The University of Tulsa is pleased to announce the creation of a broadly interdisciplinary research center based on the TU campus and dedicated to exploring the work, life and legacy of Bob Dylan. TU faculty members Brian Hosmer, the H.G. Barnard Professor of Western American History, and Sean Latham, the Pauline McFarlin Walter Endowed Chair of English, will lead the new initiative.
“From pop culture historians to social scientists, the academic world clearly is excited to study Bob Dylan, his work and his influence,” said TU President Gerard P. Clancy. “An interdisciplinary institute devoted to the Nobel laureate and housed within a national university should bring increased prominence to The Bob Dylan Archive and the Tulsa community.

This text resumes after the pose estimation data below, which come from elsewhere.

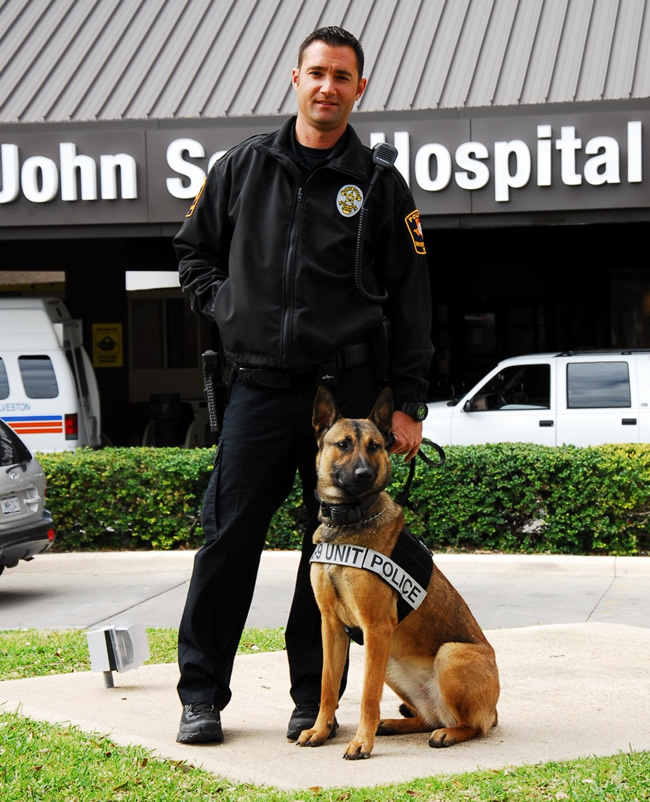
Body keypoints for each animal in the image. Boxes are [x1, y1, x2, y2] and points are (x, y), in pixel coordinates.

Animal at [296, 386, 498, 756]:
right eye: (343, 444)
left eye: (375, 446)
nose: (363, 474)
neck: (349, 520)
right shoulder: (331, 625)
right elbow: (327, 687)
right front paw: (319, 730)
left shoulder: (376, 627)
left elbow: (367, 695)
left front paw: (362, 742)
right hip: (392, 663)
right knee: (429, 717)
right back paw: (394, 724)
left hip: (448, 654)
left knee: (472, 726)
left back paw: (447, 734)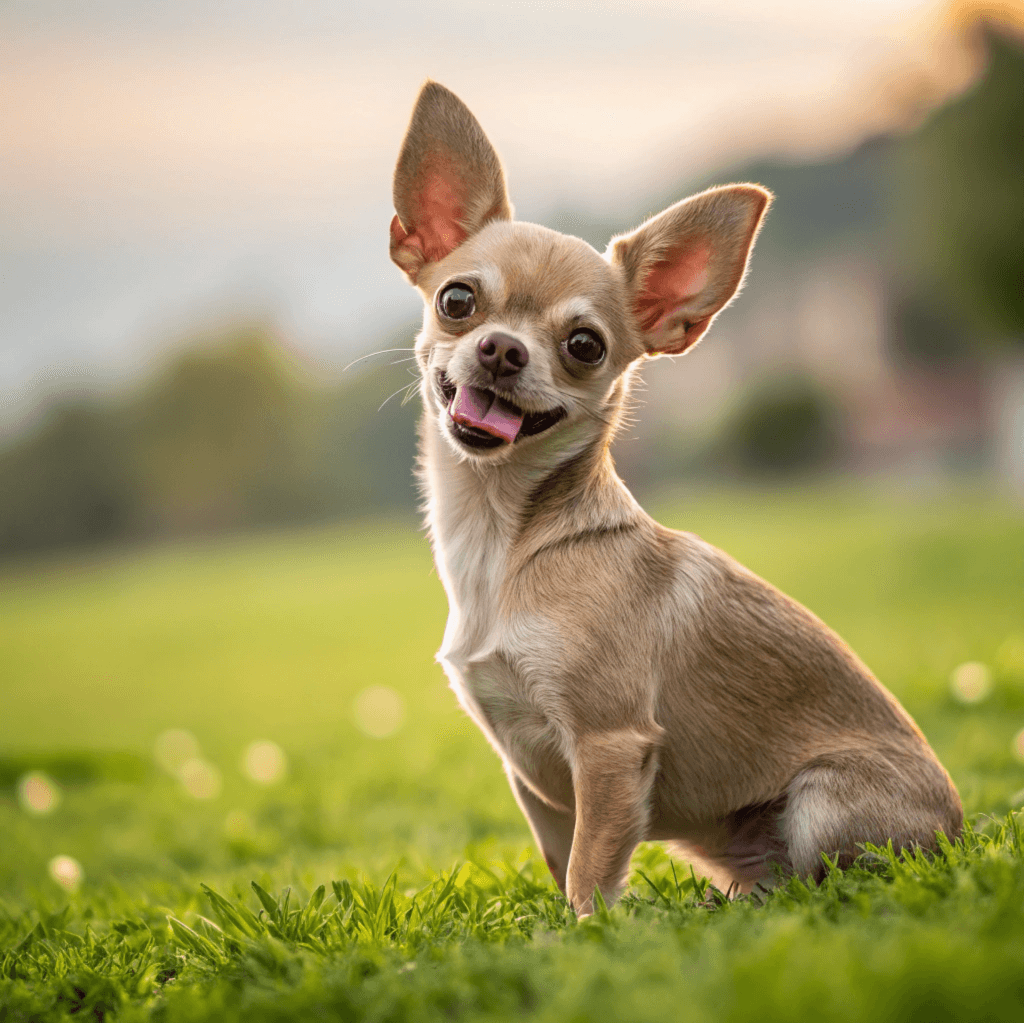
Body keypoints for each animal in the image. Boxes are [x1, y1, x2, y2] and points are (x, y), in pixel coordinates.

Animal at [387, 79, 962, 913]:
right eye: (457, 300)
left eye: (585, 345)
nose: (501, 348)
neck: (506, 542)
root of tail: (961, 829)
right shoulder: (534, 777)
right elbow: (560, 857)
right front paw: (556, 925)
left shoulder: (609, 747)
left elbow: (590, 869)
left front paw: (587, 932)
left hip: (822, 798)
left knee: (838, 875)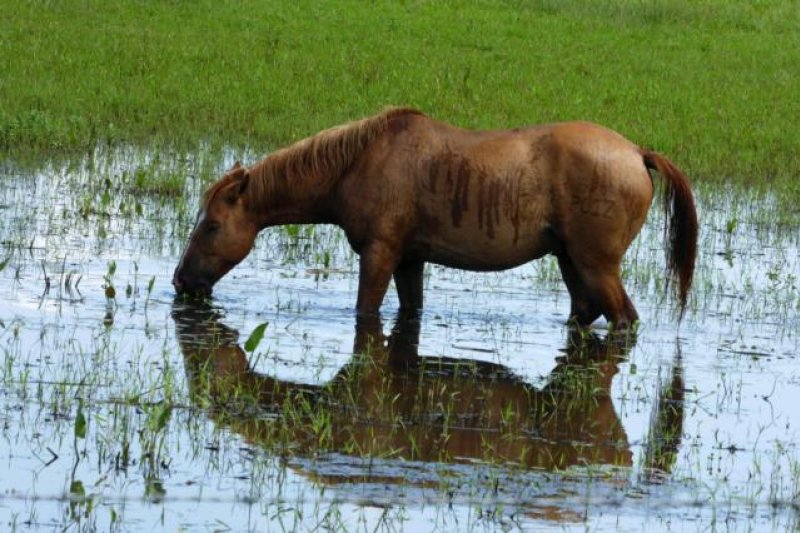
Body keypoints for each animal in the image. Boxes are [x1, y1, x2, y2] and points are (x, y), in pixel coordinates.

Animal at [173, 108, 697, 327]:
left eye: (212, 225)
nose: (181, 281)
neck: (356, 163)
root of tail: (636, 153)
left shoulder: (380, 254)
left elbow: (366, 311)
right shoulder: (410, 260)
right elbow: (411, 311)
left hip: (595, 264)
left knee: (624, 319)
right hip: (570, 261)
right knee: (585, 313)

It also will generate new findings and amplify the scope of Dylan’s legacy for generations.”
- foster world-class scholarship
- attract students and faculty into the collection
- engage with Tulsa’s rich musical culture, and
- gain international recognition of the university as a leader in the arts and humanities.
Plans include conferences, listening parties, digital initiatives and scholarly publications that focus both on Dylan and the study of popular music more generally.
“This institute is a natural fit for TU, which hosted the inaugural Woody Guthrie Centennial Symposium and Concert in 2012 and a third anniversary symposium in 2016, as well as other programs for students, faculty and the general public,” said Hosmer, who has organized many of the events. “Dylan himself referenced Tulsa and the Woody Guthrie Center and Archive as a primary reason for relocating his treasures to TU’s Helmerich Center for American Research.”
Hosmer and Latham have begun reaching out to local and national partners to develop joint programming that links The Bob Dylan Archive, a Bob Dylan Center to be located in downtown Tulsa, and related exhibits to campus initiatives such as Cultures of the Americas and the Oklahoma Center for the Humanities as well as other cultural resources (e.g. Woody Guthrie Center, OK POP and the Tulsa Folk Alliance).
“Dylan is a modern genius who transformed forever our ideas about music, poetry and the role of art in our lives,” Latham said. “He invented modern rock music, revitalized Nashville’s sound, launched the roots music revolution and taught us that these popular forms can be every bit as rich and transformative as the novels of James Joyce or the plays of Shakespeare.”
Among many initiatives to be developed over time, the TU Institute for Bob Dylan Studies will sponsor academic symposia as well as programs for the general public, student fellowships, institutes for teachers, community-based initiatives and original research in the archive.
“The TU Institute for Bob Dylan Studies promises to be a huge windfall for popular music research,” said rock music scholar Kevin Dettmar, the W.M. Keck Professor of English at Pomona College. “The breadth and depth of the holdings are stunning: a whole new era of Dylan scholarship is about to begin. Dylan’s tiny spiral-bound notebooks and the typescripts of songs and books promise to provide an unparalleled glimpse into the creative process of one of the twentieth century’s most fecund imaginations.”
The Bob Dylan Archive is a unique treasure, and along with the planned Bob Dylan Center located in the downtown Tulsa Arts District, TU’s newest institute will draw international attention from scholars and students as well as from a much larger public interested in the work of one of America’s most original artists.